Everything in life conspires to push you into the center, and not just politically. The center is the realm of compromise. Getting along with other people is an important skill to have, but it comes with a danger: by always seeking the path of least resistance, the path of conciliation, you forget who you are, and you sink into the center with everyone else. Instead see yourself as a fighter, an outsider surrounded by enemies. Constant battle will keep you strong and alert. It will help to define what you believe in, both for yourself and for others. Do not worry about antagonizing people; without antagonism there is no battle, and without battle, there is no chance of victory. Do not be lured by the need to be liked: better to be respected, even feared. Victory over your enemies will bring you a more lasting popularity. [all emphasis mine]
The only thing that I can add to that is that whenever you compromise, you give away a part of yourself. Too much compromise, and you will have given too much of yourself away.

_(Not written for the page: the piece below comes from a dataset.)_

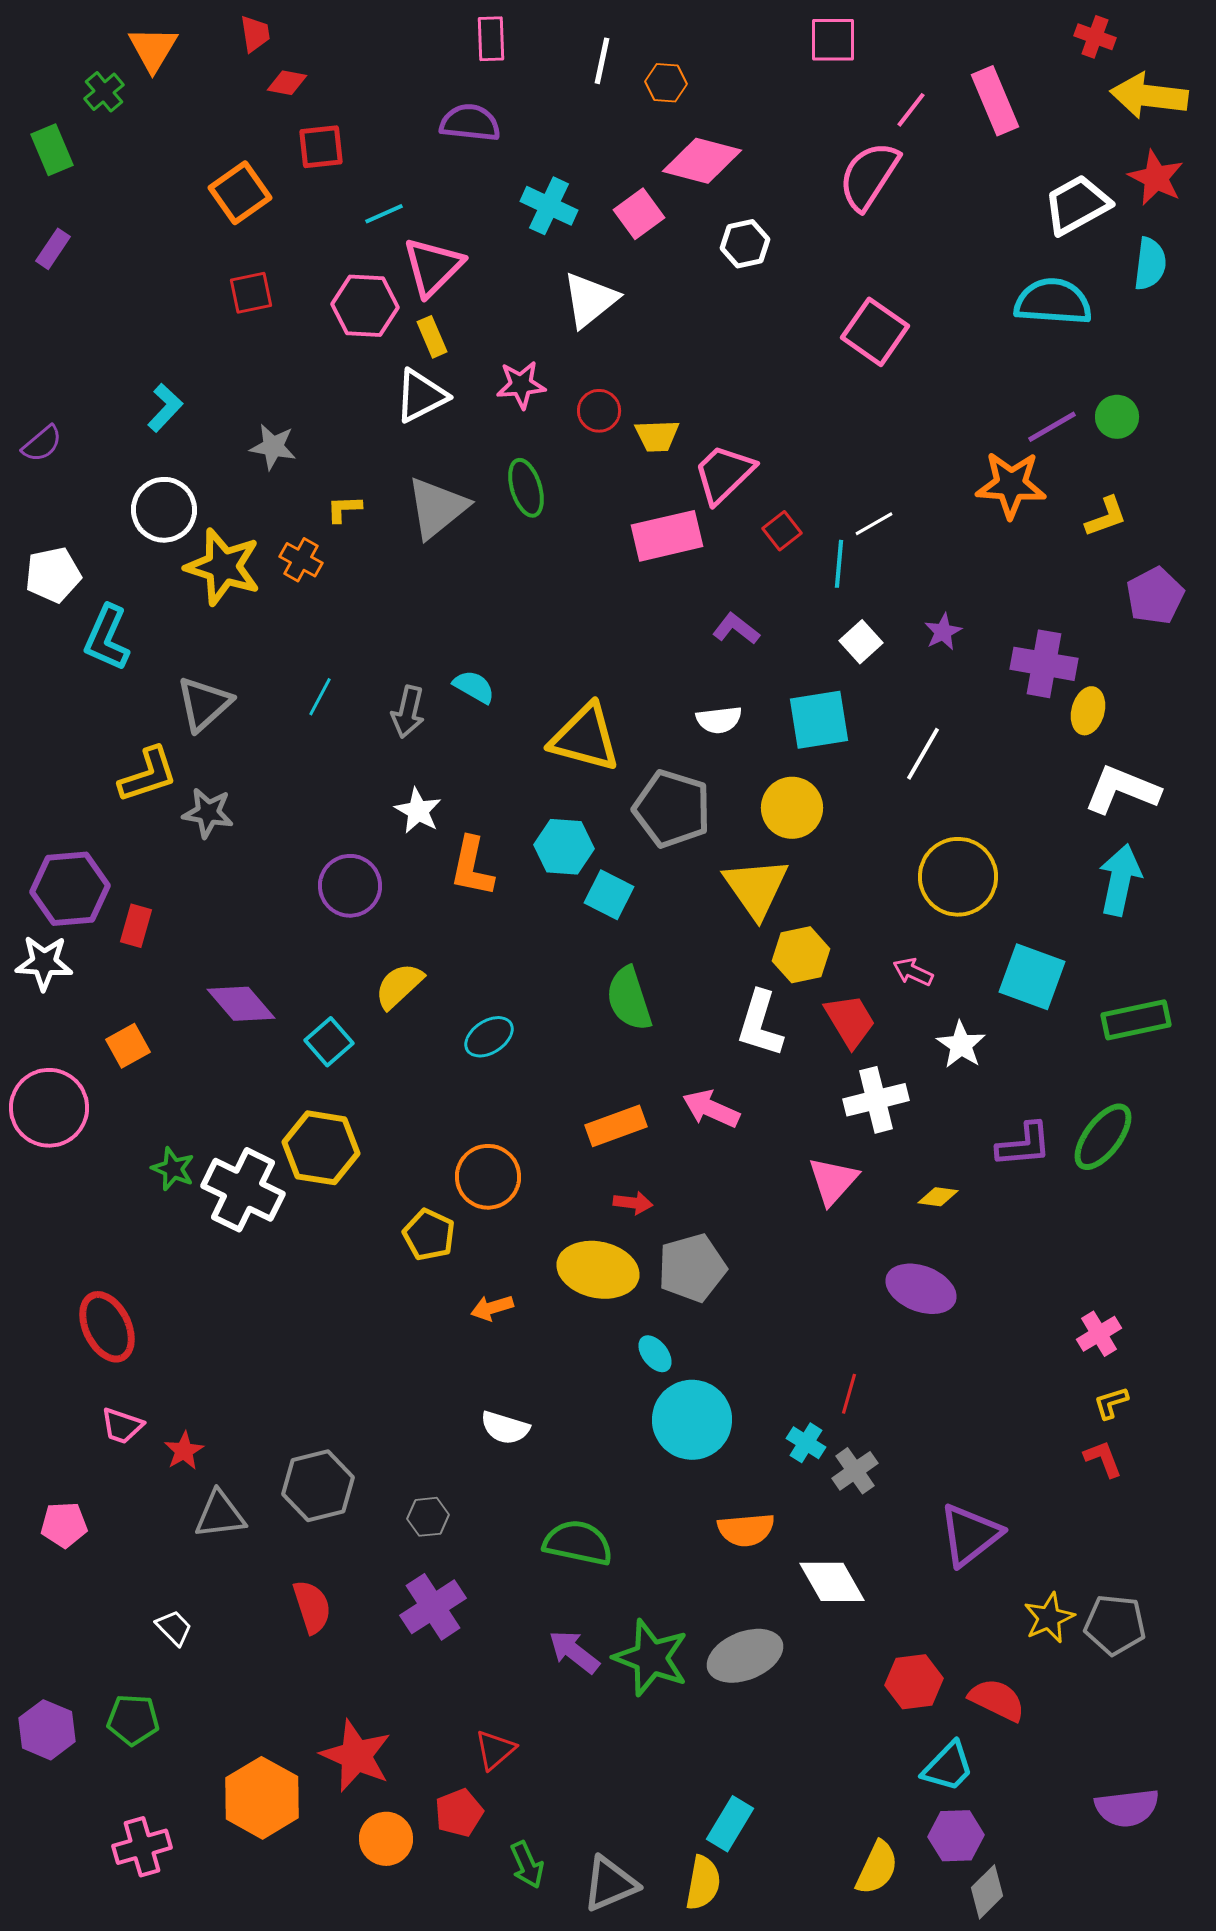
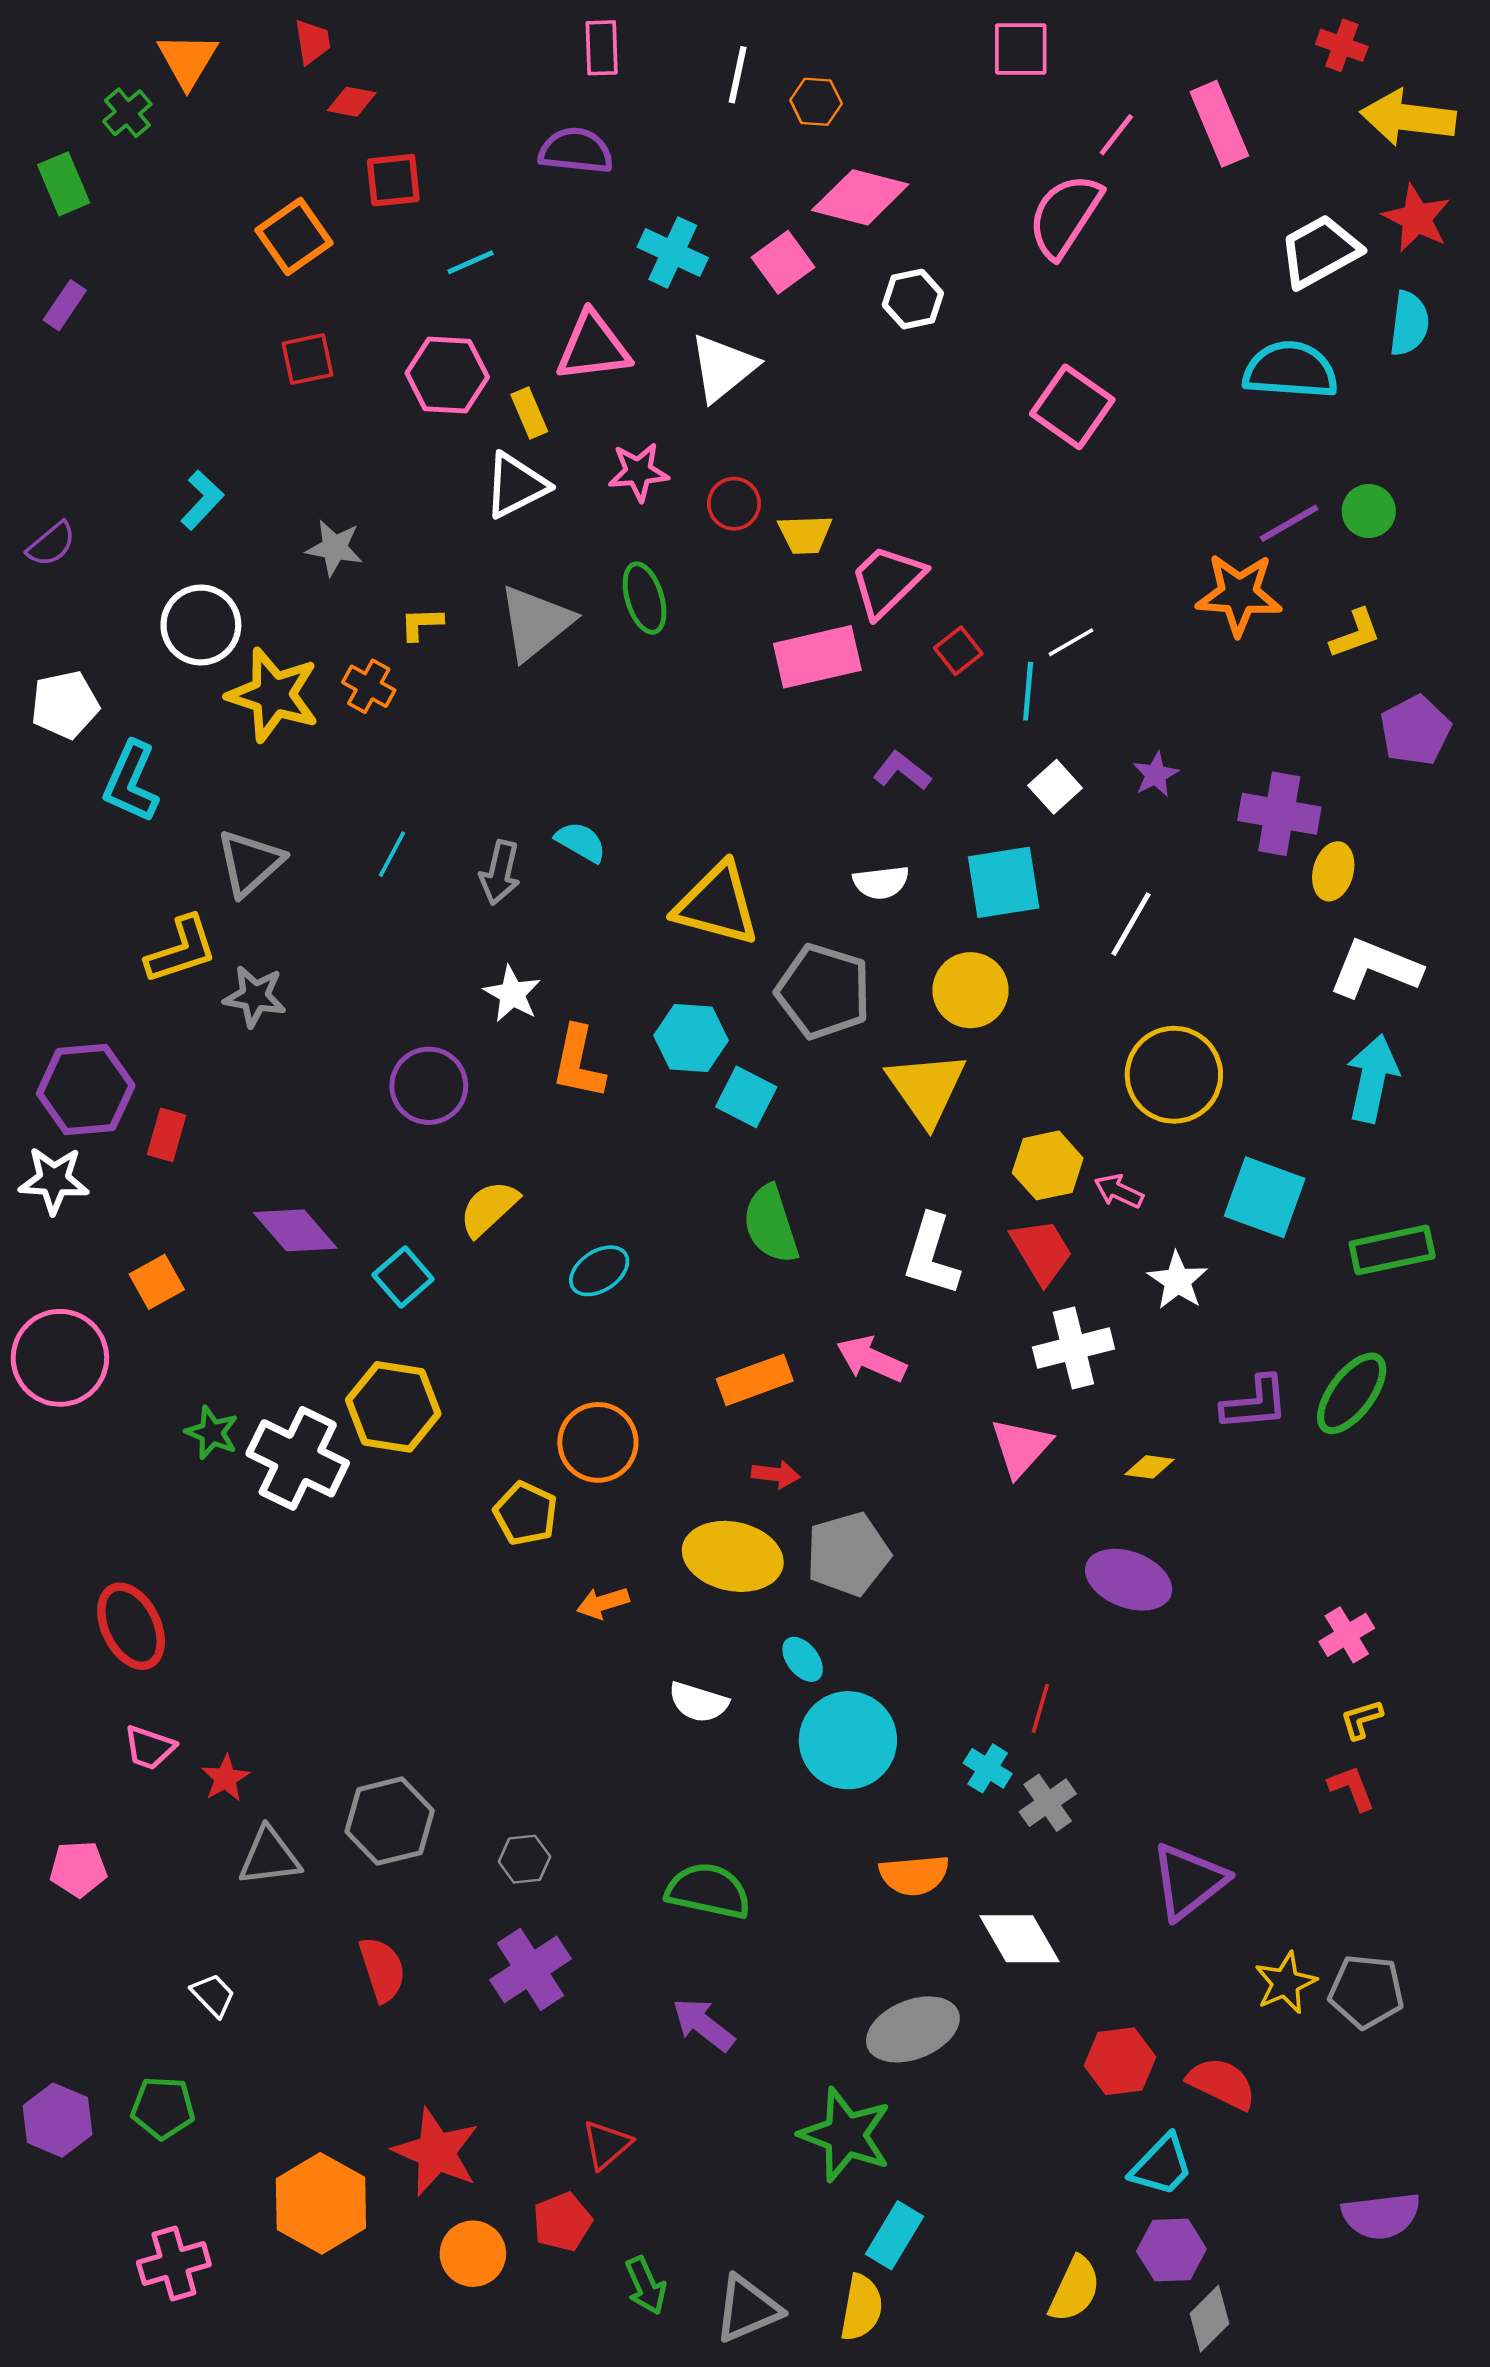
pink triangle: (433, 267) -> (593, 347), moved, turned 38
yellow hexagon: (801, 955) -> (1048, 1165), moved
white semicircle: (505, 1428) -> (698, 1702), moved
green star: (651, 1658) -> (845, 2135), moved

We as conservatives need to stick to our principles. To Hell with the people who hate us; they'll never like us, no matter what we do. They have proven their enmity to us, and they will never be our friends. Why continue to reach out to them when we know that they will bite us like a rabid dog?
Was Romney a good candidate? I'll answer with, "Good enough". Definitely better than the alternative, but that's a pretty low bar to be jumping over.
Did he run a good campaign? Ah, now, that's a different question. Some of the things that happened, I didn't personally agree with, but I could see the thinking behind it. The ultimate answer, however, is "not good enough".
We need to start working on winning the midterms in 2014, and blocking what we can legislatively, turning Obama into the lamest duck in American history.